» Excerpt:
____
Tebra Closes $72M to Become Digital Backbone for Independent Practices

True to its name originating from “vertebra,” physician enablement company Tebra closed $72M in growth financing to become the digital backbone for independent healthcare practices.

The funding brings Tebra’s total raise to $137M while minting a new digital health unicorn that’s looking to use the fresh capital to expand its market share, launch additional service lines, and overhaul its branding.

To jog the memory, Tebra was formed through the merger of Kareo and PatientPop late last year, and provides private practices a “complete operating system for practice success.” 

  • Tebra’s Care Delivery platform enables physicians to operate independently by providing a fully certified EHR, scheduling and billing support, and telehealth capabilities. Its Practice Growth service helps in areas such as patient marketing, website overhauls, and reputation management.
  • Since the merger, Tebra has launched a two-way product integration that allows both platforms to share data and optimize performance, and it now supports over 100k providers delivering care to 90M patients.

Physician enablement companies have seen business boom throughout the pandemic as doctors look to keep pace with rising consumer expectations for personalized and remote care.

  • Tebra counts athenahealth, ZocDoc, and Privia among its direct competitors, but new entrants like NexHealth and Podium have also been raising some huge funding rounds to compete in the healthcare arena.
  • Tebra points to its unification of fragmented software as its biggest differentiator, and outside of combining Kareo and PatientPop’s solutions, it’s been building its all-in-one platform through acquisitions such as billing-automation company PatientlySpeaking and patient-communications tool DoctorBase.

The Takeaway

As healthcare systems invest heavily in digital innovation, Tebra’s practice management platform is a lifeline for private practices trying to keep up. Without the financial buffer of larger systems, independent physicians have acutely felt the pandemic-driven declines in patient volumes, and Tebra’s new funding should help it support these practices by letting them offload administration and growth functions so that they can focus on delivering care.
____
» Supplied information:
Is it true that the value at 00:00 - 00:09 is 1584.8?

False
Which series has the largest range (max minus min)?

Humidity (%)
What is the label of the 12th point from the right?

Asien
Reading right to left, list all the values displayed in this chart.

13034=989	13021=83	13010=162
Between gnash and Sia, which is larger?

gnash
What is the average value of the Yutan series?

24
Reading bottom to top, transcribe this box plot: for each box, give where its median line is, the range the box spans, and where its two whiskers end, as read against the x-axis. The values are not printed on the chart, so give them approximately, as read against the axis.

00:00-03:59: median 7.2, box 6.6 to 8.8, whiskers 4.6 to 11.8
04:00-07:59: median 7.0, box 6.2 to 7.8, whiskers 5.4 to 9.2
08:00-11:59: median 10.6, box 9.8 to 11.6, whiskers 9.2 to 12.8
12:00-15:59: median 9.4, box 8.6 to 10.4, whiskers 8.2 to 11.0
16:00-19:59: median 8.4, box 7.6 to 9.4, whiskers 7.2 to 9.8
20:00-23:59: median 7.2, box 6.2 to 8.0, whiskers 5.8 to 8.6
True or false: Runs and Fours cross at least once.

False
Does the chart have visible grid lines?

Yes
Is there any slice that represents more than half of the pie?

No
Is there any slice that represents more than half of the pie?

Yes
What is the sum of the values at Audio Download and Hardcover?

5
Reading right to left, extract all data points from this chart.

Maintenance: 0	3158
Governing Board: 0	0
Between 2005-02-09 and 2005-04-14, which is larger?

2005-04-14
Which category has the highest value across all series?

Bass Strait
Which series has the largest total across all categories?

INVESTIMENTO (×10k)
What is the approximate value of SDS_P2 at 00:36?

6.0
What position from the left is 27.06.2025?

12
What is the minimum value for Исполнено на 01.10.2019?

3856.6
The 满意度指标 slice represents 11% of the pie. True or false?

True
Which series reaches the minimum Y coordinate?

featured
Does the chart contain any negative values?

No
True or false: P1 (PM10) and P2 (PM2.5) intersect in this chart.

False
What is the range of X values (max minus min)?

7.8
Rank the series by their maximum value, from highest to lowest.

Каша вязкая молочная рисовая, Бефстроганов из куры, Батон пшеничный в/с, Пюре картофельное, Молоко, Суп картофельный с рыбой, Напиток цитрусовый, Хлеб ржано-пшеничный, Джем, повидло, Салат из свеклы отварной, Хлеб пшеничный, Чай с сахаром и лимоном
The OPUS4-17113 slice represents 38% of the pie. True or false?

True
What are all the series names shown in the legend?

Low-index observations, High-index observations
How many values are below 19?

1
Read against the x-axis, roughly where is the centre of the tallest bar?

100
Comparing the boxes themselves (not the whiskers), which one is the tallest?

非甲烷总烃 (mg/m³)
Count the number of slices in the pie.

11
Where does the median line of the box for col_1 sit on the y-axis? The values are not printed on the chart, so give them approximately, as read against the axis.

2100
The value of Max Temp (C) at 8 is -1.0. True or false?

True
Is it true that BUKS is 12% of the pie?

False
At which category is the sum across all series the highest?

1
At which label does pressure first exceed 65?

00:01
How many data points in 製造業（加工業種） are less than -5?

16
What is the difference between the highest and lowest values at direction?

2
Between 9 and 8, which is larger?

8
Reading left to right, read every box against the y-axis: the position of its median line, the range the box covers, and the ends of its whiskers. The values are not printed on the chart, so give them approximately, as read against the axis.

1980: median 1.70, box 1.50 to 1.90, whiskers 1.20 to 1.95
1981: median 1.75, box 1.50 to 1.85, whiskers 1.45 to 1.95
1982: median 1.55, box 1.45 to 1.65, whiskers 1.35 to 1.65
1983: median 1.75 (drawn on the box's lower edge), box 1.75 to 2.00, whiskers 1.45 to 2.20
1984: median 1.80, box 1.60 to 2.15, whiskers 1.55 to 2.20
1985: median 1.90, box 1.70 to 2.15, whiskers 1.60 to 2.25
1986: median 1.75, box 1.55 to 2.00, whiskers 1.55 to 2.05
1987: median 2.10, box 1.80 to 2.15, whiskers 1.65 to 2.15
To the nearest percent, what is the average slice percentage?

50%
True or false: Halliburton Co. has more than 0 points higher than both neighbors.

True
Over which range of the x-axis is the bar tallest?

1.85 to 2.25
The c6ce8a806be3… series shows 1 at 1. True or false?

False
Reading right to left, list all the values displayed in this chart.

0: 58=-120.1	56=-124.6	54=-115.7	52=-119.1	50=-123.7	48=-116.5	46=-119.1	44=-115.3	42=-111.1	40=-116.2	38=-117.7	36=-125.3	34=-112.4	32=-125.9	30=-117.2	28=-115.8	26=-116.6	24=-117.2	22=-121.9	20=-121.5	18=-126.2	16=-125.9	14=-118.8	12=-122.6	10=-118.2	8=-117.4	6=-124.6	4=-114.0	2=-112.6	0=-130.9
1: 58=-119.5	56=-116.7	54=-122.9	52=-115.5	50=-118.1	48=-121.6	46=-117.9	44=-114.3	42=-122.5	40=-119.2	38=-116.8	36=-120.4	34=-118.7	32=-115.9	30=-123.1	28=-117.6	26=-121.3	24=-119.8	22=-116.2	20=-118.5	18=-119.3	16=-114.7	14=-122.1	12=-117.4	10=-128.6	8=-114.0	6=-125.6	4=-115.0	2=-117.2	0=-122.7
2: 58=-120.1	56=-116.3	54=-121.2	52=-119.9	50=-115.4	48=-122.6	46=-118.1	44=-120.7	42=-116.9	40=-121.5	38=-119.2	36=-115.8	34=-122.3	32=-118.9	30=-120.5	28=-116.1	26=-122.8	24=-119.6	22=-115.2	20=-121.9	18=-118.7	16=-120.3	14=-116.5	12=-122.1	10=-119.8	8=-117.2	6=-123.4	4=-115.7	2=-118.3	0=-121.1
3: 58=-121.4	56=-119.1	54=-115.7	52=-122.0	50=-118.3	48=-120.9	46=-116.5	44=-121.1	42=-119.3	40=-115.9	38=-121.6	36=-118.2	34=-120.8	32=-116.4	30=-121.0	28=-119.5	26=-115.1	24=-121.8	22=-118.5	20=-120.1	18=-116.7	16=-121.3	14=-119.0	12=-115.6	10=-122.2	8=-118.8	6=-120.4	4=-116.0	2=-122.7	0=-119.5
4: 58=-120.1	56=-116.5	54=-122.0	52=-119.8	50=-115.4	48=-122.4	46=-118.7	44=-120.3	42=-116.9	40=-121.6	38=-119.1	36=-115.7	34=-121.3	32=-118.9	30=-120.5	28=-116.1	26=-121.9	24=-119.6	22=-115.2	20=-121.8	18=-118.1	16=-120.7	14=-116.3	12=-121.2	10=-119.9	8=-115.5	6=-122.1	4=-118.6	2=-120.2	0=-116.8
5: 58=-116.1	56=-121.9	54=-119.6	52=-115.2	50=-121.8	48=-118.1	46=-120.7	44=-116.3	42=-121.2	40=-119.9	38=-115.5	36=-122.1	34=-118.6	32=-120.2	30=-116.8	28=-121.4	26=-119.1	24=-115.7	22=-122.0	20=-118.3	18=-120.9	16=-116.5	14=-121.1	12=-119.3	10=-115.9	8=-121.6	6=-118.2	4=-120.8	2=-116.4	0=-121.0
____
Using the article on Tebra's funding, decide whether each statement agrees with it, answering yes or no and quoting the words that settle it: (a) The $72M round brings Tebra's total funding to $137M. (b) Tebra was formed through a merger of Kareo and ZocDoc. (c) Tebra acquired NexHealth to build its all-in-one platform.

(a) Yes: "The funding brings Tebra’s total raise to $137M"
(b) No: "Tebra was formed through the merger of Kareo and PatientPop late last year"
(c) No: "new entrants like NexHealth and Podium have also been raising some huge funding rounds to compete in the healthcare arena"